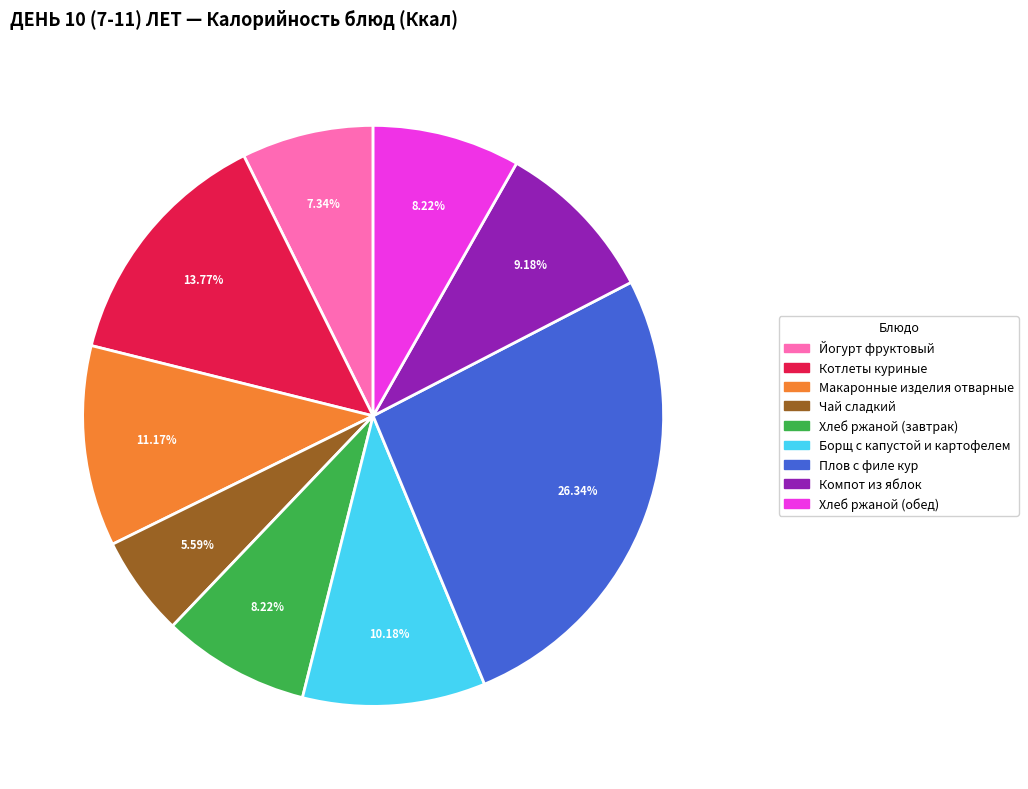

To the nearest percent, what percentage of the pie is Борщ с капустой и картофелем?

10%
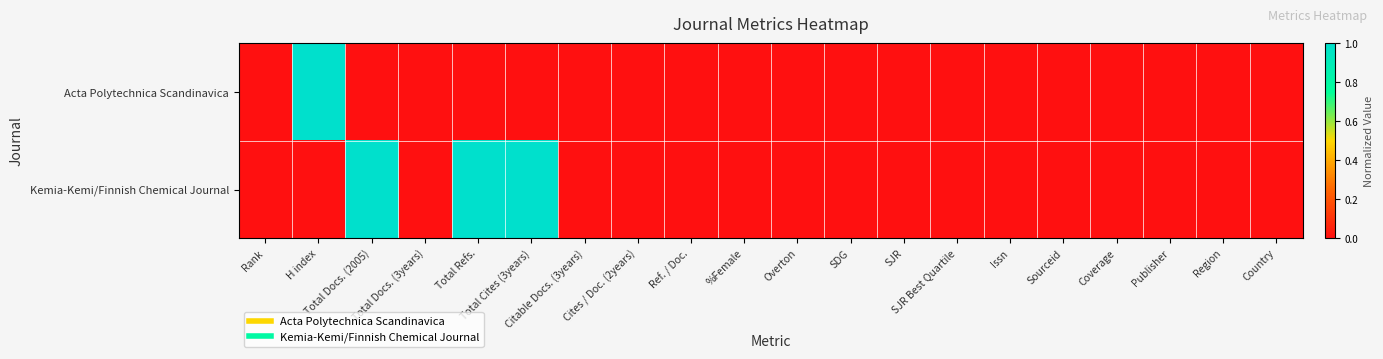

Reading right to left, list all the values displayed in this chart.

Acta Polytechnica Scandinavica: Country=0	Region=0	Publisher=0	Coverage=0	Sourceid=0	Issn=0	SJR Best Quartile=0	SJR=0	SDG=0	Overton=0	%Female=0	Ref. / Doc.=0	Cites / Doc. (2years)=0	Citable Docs. (3years)=0	Total Cites (3years)=0	Total Refs.=0	Total Docs. (3years)=0	Total Docs. (2005)=0	H index=1	Rank=0
Kemia-Kemi/Finnish Chemical Journal: Country=0	Region=0	Publisher=0	Coverage=0	Sourceid=0	Issn=0	SJR Best Quartile=0	SJR=0	SDG=0	Overton=0	%Female=0	Ref. / Doc.=0	Cites / Doc. (2years)=0	Citable Docs. (3years)=0	Total Cites (3years)=1	Total Refs.=1	Total Docs. (3years)=0	Total Docs. (2005)=1	H index=0	Rank=0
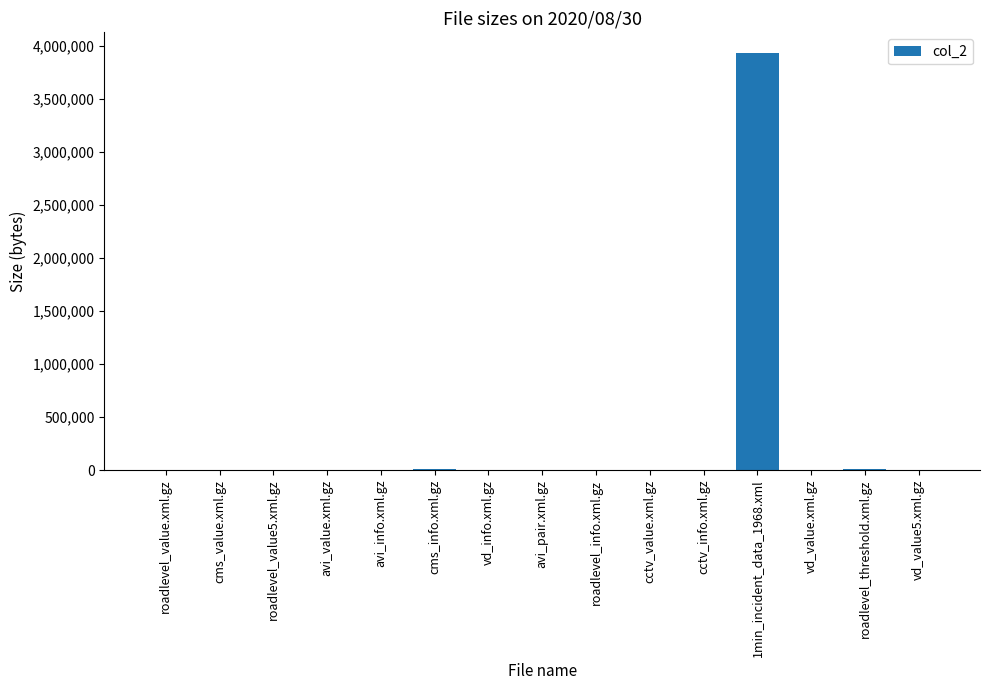

What is the maximum value shown in the chart?

3934719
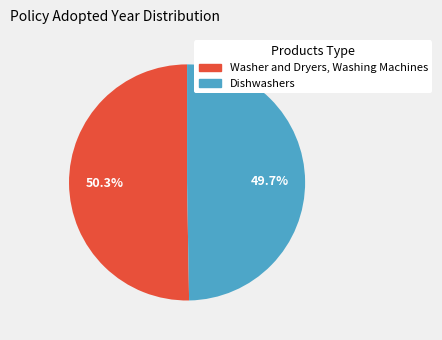

To the nearest percent, what is the combined percentage of Washer and Dryers, Washing Machines and Dishwashers?

100%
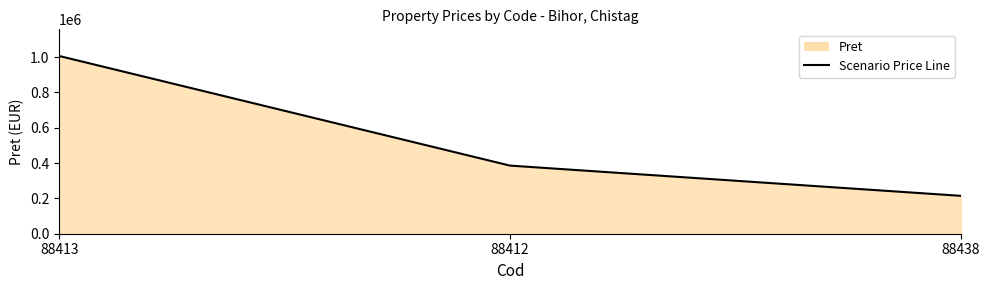

What is the approximate value at 88438?

214582.5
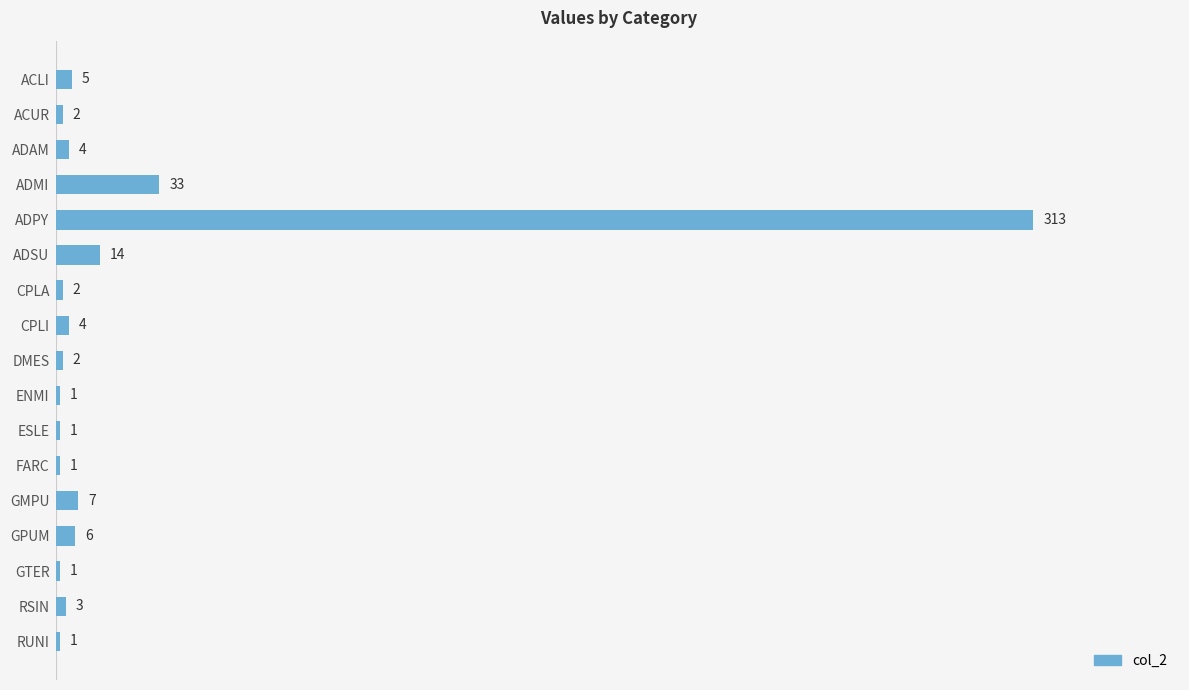

What is the maximum value shown in the chart?

313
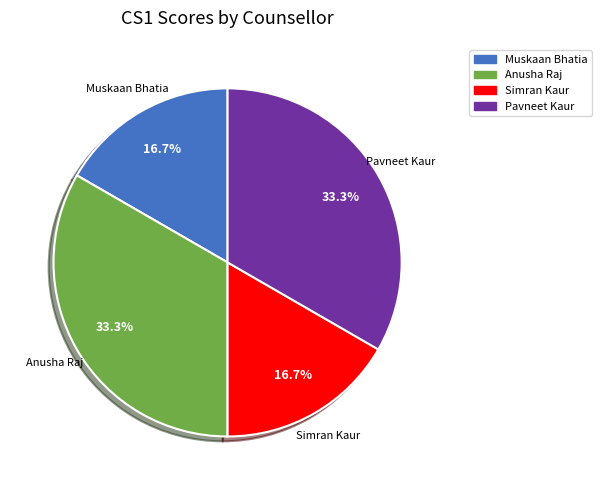

Is there a majority slice in this chart?

No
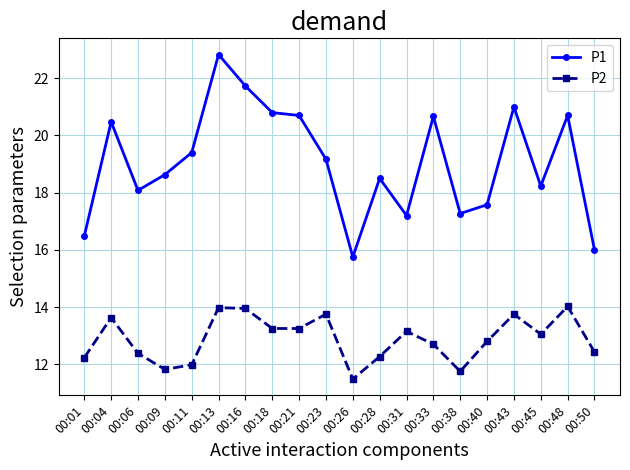

Where is the first local minimum for P1?

00:06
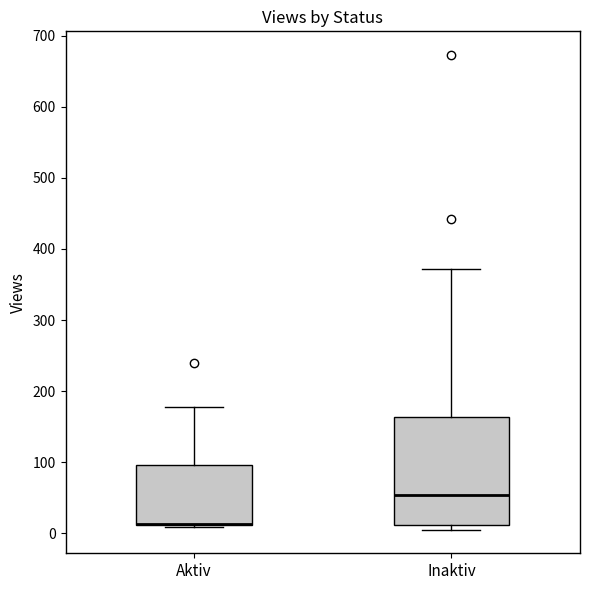

Reading left to right, read every box against the y-axis: the position of its median line, the range the box covers, and the ends of its whiskers. The values are not printed on the chart, so give them approximately, as read against the axis.

Aktiv: median 10 (drawn on the box's lower edge), box 10 to 100, whiskers 10 to 180
Inaktiv: median 50, box 10 to 160, whiskers 10 (just below the box's lower edge) to 370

☆ ☆ ☆ ☆ ☆

AIM OF THE EXERCISE
Copy out the rows from the line containing "Where is the first local minimum for P1?" through the end of the rows, both ends included, unchanged but without the pictures.

SOLUTION TO THIS PROBLEM
Where is the first local minimum for P1?

00:06

Reading left to right, read every box against the y-axis: the position of its median line, the range the box covers, and the ends of its whiskers. The values are not printed on the chart, so give them approximately, as read against the axis.

Aktiv: median 10 (drawn on the box's lower edge), box 10 to 100, whiskers 10 to 180
Inaktiv: median 50, box 10 to 160, whiskers 10 (just below the box's lower edge) to 370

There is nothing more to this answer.